写真6 先日テレビが欲しくなり、近くのホームセンターに買いに行った。英国でテレビを見るためにはTV licenceなるものを購入しないと見られないので(厳密には見られるが、ちゃんとお金を払わずにこっそり見ると罰金を請求される)、さっそくOnlineで購入した。しかし、残念ながら宿舎の電波が弱いためか?見られなかった。ブースターをつなげば映るかもしれなかったが、あいにくどこに売っているのか分からないし、日本の家電量販店のような店も近くにはない。仕方なく、届くか不安であったがAmazon.ukで注文してみた。結果は・・・ちゃんと届いたが、玄関先に荷物が置かれていた。

写真7

もちろん受け取りのサインもなし。事前にメールが来ていつ届くとか、不在時の対応(玄関先に置いてもらう、ガレージに置いてもらうなどいくつか選択できる)が記載されていたのだが、予定より早く届き、しかも不在時の対応を選択する前に玄関先にそっと置かれていた。たぶん高価なものはamazon.ukで頼まないほうが無難かもしれない。幸いテレビは見ることができた。イギリスではほとんどの番組が英語の字幕付きで見られるのだが、逆に字幕がないと英語が速すぎてさっぱり聞き取れない。でも字幕を見ながらだとけっこうリスニングの勉強になることに気付いた。朝のカンファレンスは骨粗鬆症性を含む椎体骨折(何となく、階段からの転落症例が多いような気がする)、と脊椎転移が圧倒的に多い。骨粗鬆症性椎体骨折ではほぼルーチンに多発性骨髄腫のスクリーニングを行っているようだ。また脊椎転移では不安定性がない場合にはVertebroplasty (cement augmentation)も積極的に行っているようだった。

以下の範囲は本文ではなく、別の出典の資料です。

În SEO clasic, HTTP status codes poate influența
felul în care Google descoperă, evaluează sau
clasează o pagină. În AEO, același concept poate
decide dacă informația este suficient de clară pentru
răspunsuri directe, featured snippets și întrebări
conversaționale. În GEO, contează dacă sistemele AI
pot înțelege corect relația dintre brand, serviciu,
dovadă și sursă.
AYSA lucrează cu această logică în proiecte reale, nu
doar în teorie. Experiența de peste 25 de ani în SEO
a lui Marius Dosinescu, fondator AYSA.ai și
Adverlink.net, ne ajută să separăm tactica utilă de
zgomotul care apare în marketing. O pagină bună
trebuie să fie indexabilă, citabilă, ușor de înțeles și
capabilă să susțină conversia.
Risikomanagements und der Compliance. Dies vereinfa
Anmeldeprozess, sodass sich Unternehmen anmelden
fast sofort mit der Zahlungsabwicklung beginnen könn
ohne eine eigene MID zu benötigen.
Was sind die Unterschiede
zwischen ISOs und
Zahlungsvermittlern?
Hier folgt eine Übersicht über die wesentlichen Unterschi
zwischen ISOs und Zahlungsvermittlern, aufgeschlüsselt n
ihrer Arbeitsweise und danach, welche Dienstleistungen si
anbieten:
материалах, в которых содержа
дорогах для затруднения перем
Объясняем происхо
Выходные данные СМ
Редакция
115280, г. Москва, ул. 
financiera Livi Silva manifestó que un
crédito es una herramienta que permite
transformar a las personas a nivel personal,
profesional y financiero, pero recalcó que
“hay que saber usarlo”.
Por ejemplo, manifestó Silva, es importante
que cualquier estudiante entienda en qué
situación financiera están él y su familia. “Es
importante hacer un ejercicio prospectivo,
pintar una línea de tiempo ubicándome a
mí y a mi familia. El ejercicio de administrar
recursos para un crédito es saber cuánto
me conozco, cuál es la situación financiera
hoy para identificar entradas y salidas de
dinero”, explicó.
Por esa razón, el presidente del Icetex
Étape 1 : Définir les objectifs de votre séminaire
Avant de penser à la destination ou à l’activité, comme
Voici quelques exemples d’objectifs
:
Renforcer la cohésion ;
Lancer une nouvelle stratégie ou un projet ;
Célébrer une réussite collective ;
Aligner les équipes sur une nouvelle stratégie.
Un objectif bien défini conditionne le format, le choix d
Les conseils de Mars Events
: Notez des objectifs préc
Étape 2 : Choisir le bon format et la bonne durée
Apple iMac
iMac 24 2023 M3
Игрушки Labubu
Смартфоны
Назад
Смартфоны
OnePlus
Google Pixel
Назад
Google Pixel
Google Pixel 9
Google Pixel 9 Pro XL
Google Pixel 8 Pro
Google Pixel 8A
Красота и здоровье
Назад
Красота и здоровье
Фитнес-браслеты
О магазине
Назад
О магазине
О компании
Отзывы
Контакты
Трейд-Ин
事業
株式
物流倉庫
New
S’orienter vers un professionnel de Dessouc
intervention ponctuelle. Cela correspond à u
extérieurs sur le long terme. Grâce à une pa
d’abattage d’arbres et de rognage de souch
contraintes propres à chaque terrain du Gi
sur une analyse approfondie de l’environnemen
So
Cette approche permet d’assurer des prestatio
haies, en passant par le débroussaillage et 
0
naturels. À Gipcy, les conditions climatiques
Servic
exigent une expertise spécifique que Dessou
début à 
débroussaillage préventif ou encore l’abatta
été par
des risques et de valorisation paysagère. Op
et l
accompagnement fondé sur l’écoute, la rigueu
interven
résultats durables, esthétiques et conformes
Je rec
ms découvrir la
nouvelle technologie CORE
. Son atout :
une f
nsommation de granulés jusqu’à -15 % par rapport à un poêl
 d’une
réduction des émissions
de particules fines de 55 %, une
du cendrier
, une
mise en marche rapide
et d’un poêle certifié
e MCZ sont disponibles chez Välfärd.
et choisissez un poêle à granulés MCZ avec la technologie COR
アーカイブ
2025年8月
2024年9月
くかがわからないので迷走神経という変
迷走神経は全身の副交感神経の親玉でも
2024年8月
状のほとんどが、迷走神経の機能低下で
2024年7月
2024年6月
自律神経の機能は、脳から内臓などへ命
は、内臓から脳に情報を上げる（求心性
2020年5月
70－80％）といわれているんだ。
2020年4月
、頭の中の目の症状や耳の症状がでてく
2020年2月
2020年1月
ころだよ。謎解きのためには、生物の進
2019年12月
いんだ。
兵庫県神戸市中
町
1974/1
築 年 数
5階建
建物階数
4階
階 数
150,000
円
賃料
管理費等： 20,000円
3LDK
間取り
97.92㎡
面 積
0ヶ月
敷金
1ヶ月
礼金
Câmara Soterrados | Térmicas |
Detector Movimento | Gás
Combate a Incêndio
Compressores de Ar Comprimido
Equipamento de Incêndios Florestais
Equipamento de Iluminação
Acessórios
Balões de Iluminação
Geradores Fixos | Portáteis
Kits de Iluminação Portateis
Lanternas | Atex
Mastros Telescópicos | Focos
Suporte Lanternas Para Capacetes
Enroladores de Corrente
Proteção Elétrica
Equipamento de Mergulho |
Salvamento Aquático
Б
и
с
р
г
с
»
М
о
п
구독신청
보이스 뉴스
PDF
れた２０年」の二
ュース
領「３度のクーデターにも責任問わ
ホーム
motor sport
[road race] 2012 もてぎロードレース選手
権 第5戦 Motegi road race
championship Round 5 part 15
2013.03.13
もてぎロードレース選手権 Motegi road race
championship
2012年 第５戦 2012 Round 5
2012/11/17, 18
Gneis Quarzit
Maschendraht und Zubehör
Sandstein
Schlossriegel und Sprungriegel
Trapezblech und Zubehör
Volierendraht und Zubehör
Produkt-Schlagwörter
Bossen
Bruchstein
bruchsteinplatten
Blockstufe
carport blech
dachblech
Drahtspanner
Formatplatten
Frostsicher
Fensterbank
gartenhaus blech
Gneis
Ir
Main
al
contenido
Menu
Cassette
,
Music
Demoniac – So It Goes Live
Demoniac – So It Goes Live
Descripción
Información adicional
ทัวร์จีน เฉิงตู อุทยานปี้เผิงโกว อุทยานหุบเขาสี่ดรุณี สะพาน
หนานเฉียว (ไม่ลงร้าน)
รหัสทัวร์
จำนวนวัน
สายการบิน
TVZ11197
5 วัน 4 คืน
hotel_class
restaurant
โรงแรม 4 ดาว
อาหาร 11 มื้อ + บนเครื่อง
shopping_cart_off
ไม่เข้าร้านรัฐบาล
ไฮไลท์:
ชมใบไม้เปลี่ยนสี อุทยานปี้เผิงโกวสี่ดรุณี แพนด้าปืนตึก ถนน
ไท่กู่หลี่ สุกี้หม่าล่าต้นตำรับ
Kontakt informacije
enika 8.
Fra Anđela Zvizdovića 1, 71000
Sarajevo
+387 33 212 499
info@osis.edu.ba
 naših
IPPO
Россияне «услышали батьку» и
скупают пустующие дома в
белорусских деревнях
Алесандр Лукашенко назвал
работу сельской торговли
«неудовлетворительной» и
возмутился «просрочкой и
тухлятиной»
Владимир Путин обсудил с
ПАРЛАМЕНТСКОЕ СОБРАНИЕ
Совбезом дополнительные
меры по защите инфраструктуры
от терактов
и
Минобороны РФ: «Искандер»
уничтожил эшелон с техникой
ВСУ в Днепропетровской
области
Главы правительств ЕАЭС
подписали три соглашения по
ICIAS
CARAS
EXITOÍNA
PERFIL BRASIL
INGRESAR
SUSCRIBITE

今週見学させていただいた手術は全部側弯であった。並列で別の手術が行われていることもあるが、側弯の手術がある日は側弯を希望している。今週はグレビット先生のAISの手術の他、メディアン先生のEOSに対するGrowing rod法の手術を見せていただいた。印象はAmazing!の一言に尽きる。スクリューは凹側凸側全椎体フリーハンドで、あっという間に設置し(四肢の骨折の手術より早いかもしれない)、矯正ももちろんすばらしかった。個人情報なので、詳しいことはここに書けないが術式としてはShilla法をmodifyした感じの手術であった。通常Growing rod法では全部展開しないが、本法では全部展開しており、フェローの先生に聞いたらSemi Growing rodと言っていた。またFinal fusionの手術もしないと言っていた。メディアン先生は閉創前に退室されてしまい、あまり質問できなかったので、今度いろいろ聞いてみたいと思う(写真:病院の正面)。